***** Kutipan Halaman
Apabila sistem pendidikan/pengajaran yang berlangsung sebelumnya dikenal dengan istilah pengajian, maka pendidikan Barat yang masuk ke daerah Kalimantan Selatan pada awal abad ke 20 lebih ditekankan pada sistem klassikal di mana diberikan pelajaran-pelajaran pengerahuan umum. Pemerintah Kolonial Belanda merasa perlu menyelenggarakan pendidikan Barat di samping untuk memenuhi permintaan tenaga-tenaga administrasi yang mereka perlukan di daerah jajahan ini ternyata juga untuk membentengi Belanda dari volkano Islam yang mereka anggap sebagai suatu ancaman terhadap pemerintahan kolonial di Indonesia ini. Jadi sekolah-sekolah yang dibangun oleh pemerintah kolonial Belanda tersebut bukan untuk kepentingan bangsa Indonesia, yang mereka sebut Inlander. Sehingga seorang Inlander baru dapat menikmati pendidikan ini setelah melewati seleksi ketat, yang pada kenyataannya bukan seleksi kecerdasan yang dilakukan tetapi seleksi ras dan status.

Kalau dalam masyarakat kolonial yang dijadikan patokan untuk menentukan tinggi rendahnya status tersebut adalah besar kecilnya penghasilan atau dalam kepegawaian berdasarkan tinggi rendahnya pangkat/jabatan, maka dalam masyarakat Inlander telah diatur atas 3 kategori sebagai berikut: (1) kategori A adalah para kaum bangsawan, pejabat tinggi pemerintah serta pengusaha kayu yang berpenghasilan 75 golden/bulan., (2) kategori B adalah orang tua yang memperoleh pendidikan MULO dan Kweekschool ke atas, sedangkan (3) kategori C adalah para pegawai kecil, militer atau orang tua yang telah memperoleh pendidikan HIS.

Bahwa sebelum Pemerintah Hindia Belanda berkuasa di daerah ini (1860) struktur masyarakat Banjar terdiri atas: (1) golongan raja dan keluarganya, (2) kaum bangsawan, (3) kaum ulama, (4) pegawai tinggi kerajaan, (5) orang-orang kaya/pedagang, (6) penduduk biasa, dan (7) orang-orang terlibat hutang. Dan setelah Kerajaan Banjar dihapuskan sejak 11 Juni 1860 maka dalam masyarakat kolonial ini lahir struktur baru, di mana raja, kaum bangsawan dan pegawai tinggi kerajaan tidak mempunyai peranan lagi. Inti sosial pada waktu itu terdiri dari kelompok kecil yang disebut yang disebut "elite Hindia Belanda". Kelompok kecil yang baru muncul tersebut terdiri atas:
(1) Kepala-kepala distrik.
**********
***** Data Kajian
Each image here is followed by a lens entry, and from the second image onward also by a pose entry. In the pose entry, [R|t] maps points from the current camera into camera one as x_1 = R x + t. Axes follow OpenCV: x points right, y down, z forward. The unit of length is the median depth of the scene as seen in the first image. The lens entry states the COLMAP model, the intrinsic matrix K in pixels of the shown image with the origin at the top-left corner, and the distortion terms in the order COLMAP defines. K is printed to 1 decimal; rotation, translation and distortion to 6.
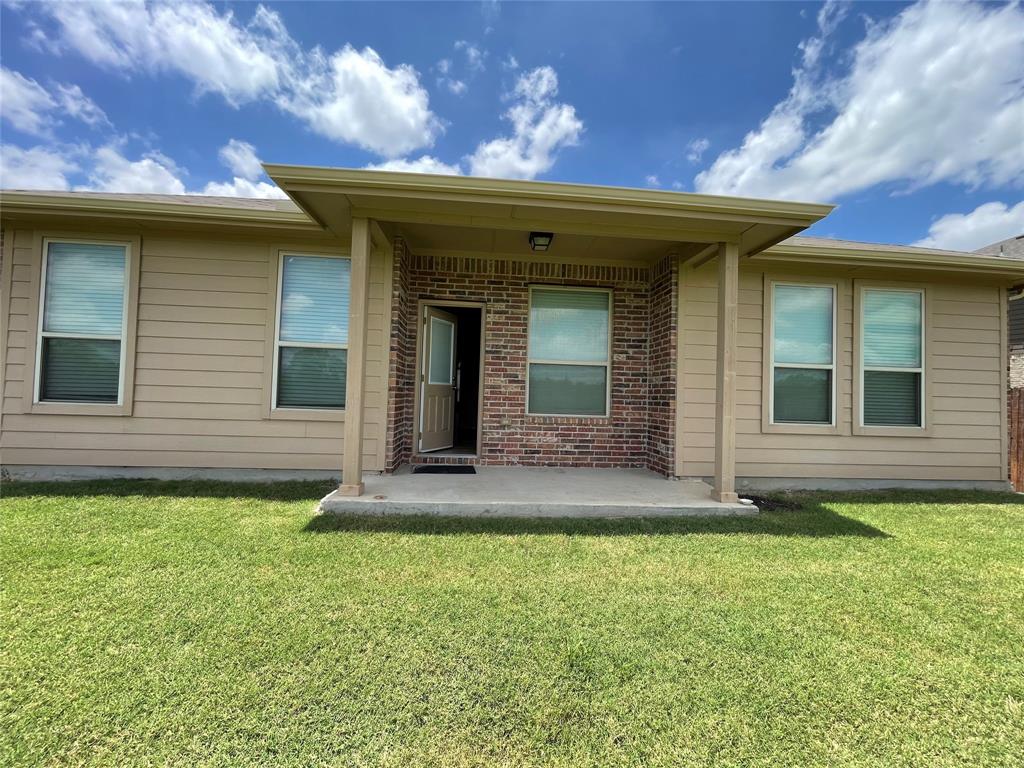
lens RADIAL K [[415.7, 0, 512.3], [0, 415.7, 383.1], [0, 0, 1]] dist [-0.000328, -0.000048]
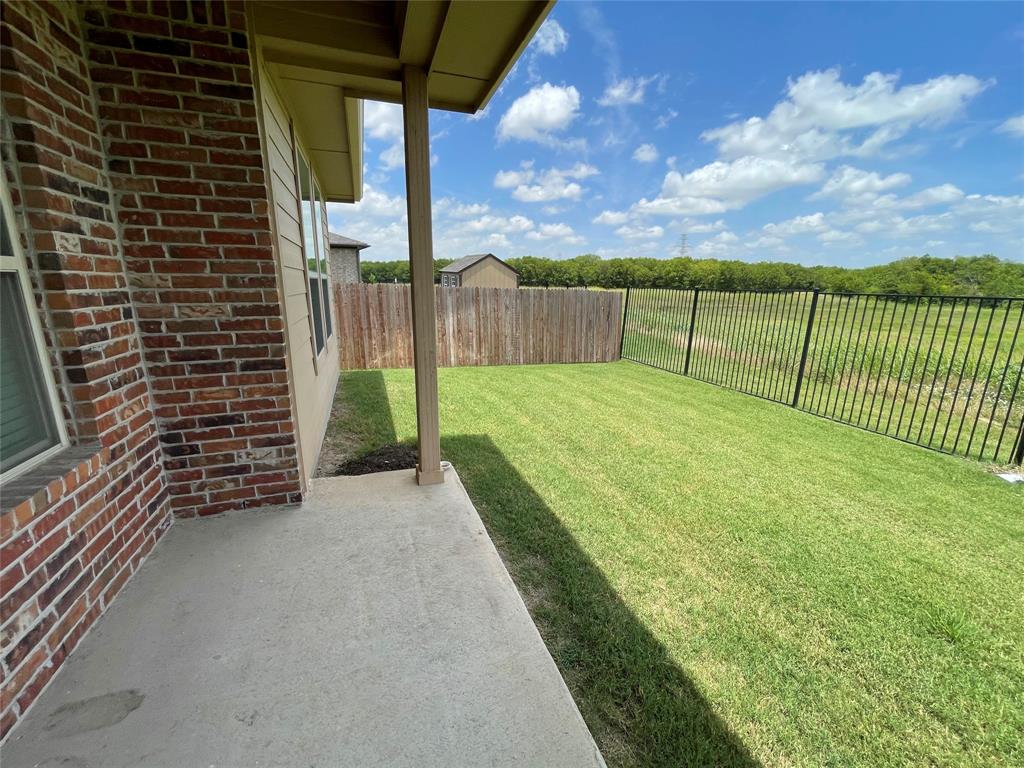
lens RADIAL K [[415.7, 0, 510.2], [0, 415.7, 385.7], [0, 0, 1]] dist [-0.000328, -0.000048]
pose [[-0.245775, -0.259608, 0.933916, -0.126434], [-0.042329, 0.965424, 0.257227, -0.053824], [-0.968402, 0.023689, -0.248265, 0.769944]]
**********
***** Data Kajian
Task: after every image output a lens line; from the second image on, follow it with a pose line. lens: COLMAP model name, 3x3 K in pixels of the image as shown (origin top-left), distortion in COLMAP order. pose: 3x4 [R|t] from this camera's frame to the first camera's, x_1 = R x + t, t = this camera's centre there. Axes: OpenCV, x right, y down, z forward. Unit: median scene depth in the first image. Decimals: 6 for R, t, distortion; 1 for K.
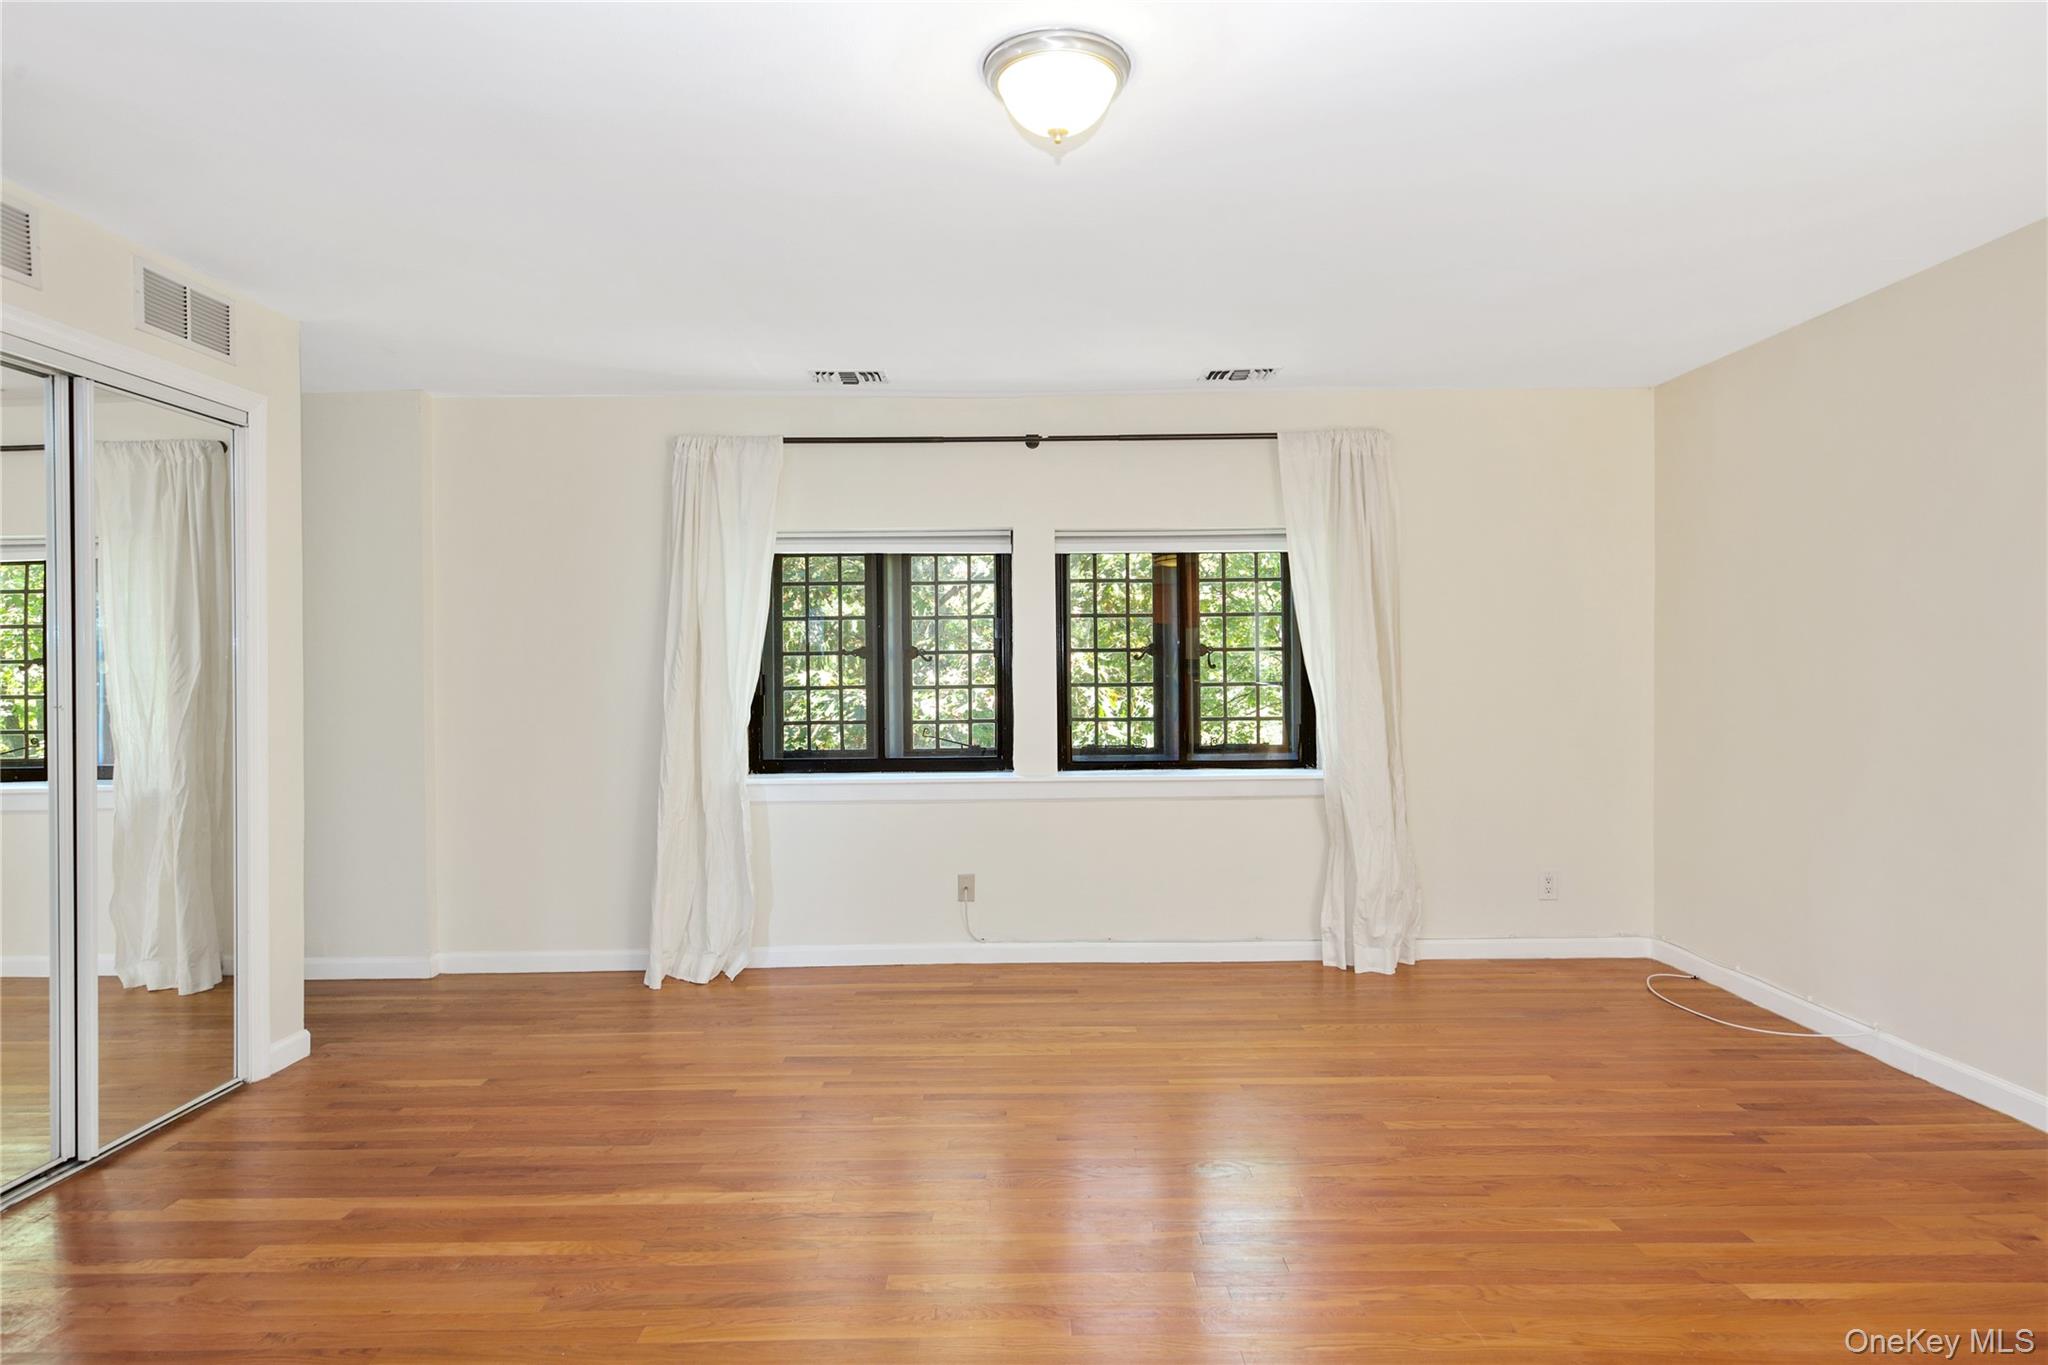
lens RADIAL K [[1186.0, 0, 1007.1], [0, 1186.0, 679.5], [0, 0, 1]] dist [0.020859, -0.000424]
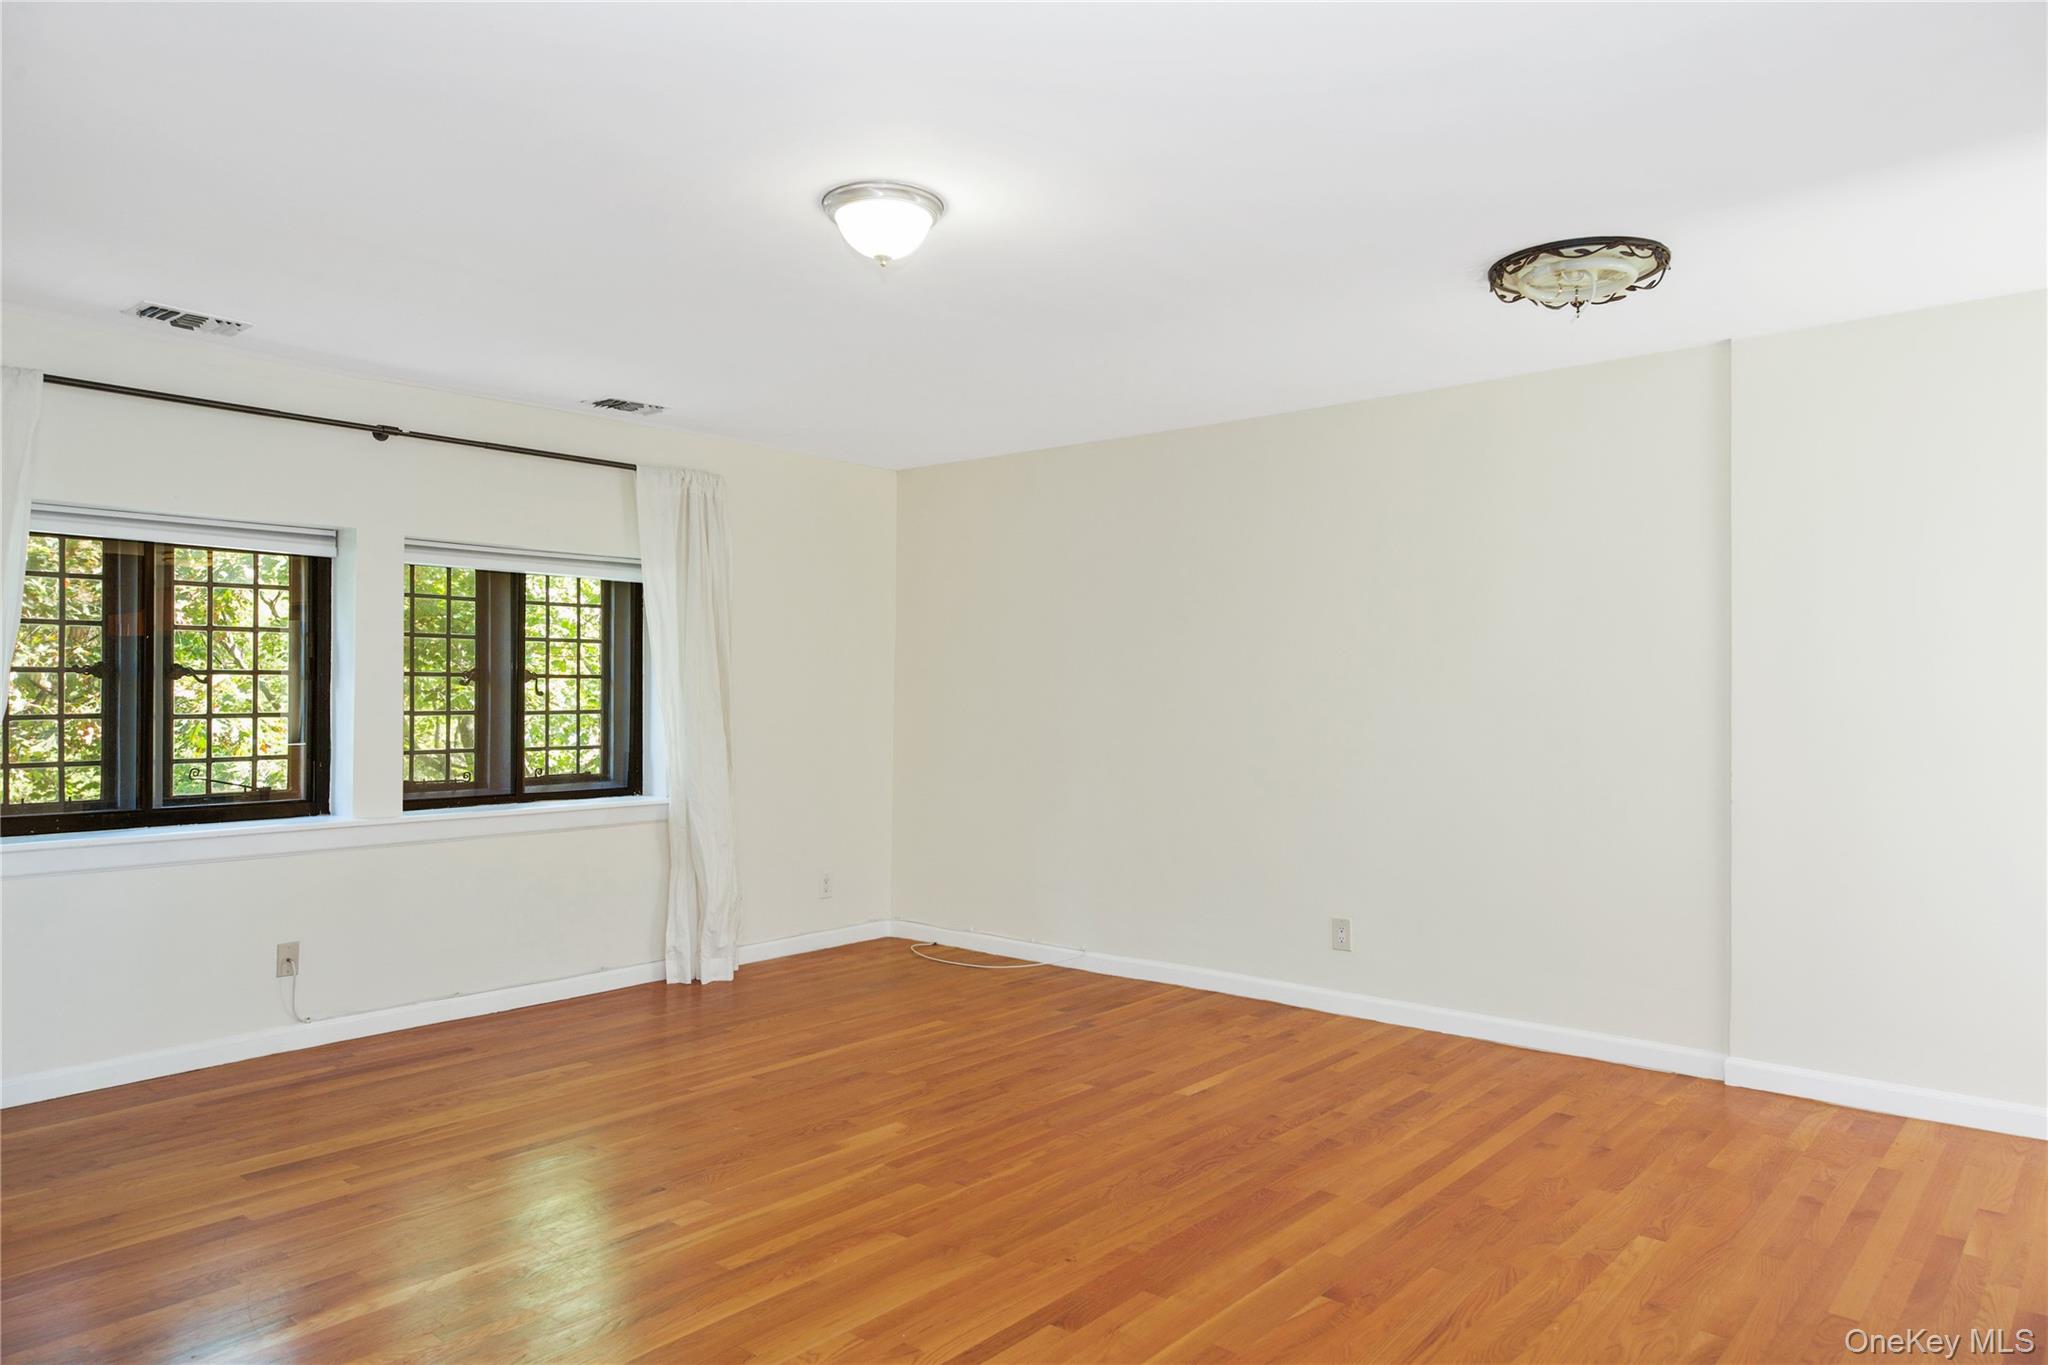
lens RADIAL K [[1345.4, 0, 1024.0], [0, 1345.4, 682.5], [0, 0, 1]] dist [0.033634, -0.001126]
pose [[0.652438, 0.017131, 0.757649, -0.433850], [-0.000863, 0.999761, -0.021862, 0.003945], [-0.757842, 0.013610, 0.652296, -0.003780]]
**********
__Tugas Kerja 1__
Tolong salin dengan tepat kutipan tentang pendidikan kolonial di Kalimantan Selatan dari "Bahwa sebelum Pemerintah" sampai "(1) Kepala-kepala distrik.".
__Tugas Kerja 2__
Sambung kutipan tentang pendidikan kolonial di Kalimantan Selatan mulai dari kalimat terakhir yang tertera.

__Jawaban Tertulis 1__
Bahwa sebelum Pemerintah Hindia Belanda berkuasa di daerah ini (1860) struktur masyarakat Banjar terdiri atas: (1) golongan raja dan keluarganya, (2) kaum bangsawan, (3) kaum ulama, (4) pegawai tinggi kerajaan, (5) orang-orang kaya/pedagang, (6) penduduk biasa, dan (7) orang-orang terlibat hutang. Dan setelah Kerajaan Banjar dihapuskan sejak 11 Juni 1860 maka dalam masyarakat kolonial ini lahir struktur baru, di mana raja, kaum bangsawan dan pegawai tinggi kerajaan tidak mempunyai peranan lagi. Inti sosial pada waktu itu terdiri dari kelompok kecil yang disebut yang disebut "elite Hindia Belanda". Kelompok kecil yang baru muncul tersebut terdiri atas:
(1) Kepala-kepala distrik.

__Jawaban Tertulis 2__
(2) Pegawai yang telah dilatih untuk suatu pekerjaan tertentu.
(3) Beberapa orang ulama yang diangkat untuk keperluan menyelesaikan masalah yang berhubungan dengan hukum agama, hukum perdata/adat, yang juga berfungsi sebagai perantara untuk menyampaikan keinginan-keinginan pemerintah kepada penduduk.

Pendidikan Barat yang diselenggarakan Pemerintah Hindia Belanda tumbuh bersama munculnya elite Hindia Belanda seperti tersebut di atas tidak banyak memberi arti langsung bagi kemajuan rakyat jajahan di daerah ini.
Adanya ketentuan-ketentuan mengenai seleksi yang ketat bagi anak-anak orang Indonesia yang dapat memperoleh pendidikan di sekolah-sekolah pemerintah Belanda tersebut serta munculnya elite Hindia Belanda yang tidak dapat diterima oleh masyarakat sehingga menimbulkan kebencian kepada Belanda merupakan hal-hal yang menyebabkan pendidikan Barat yang diselenggarakan oleh Belanda tersebut sekedar untuk memenuhi keperluan mendesak untuk kepentingan Hindia Belanda di Indonesia.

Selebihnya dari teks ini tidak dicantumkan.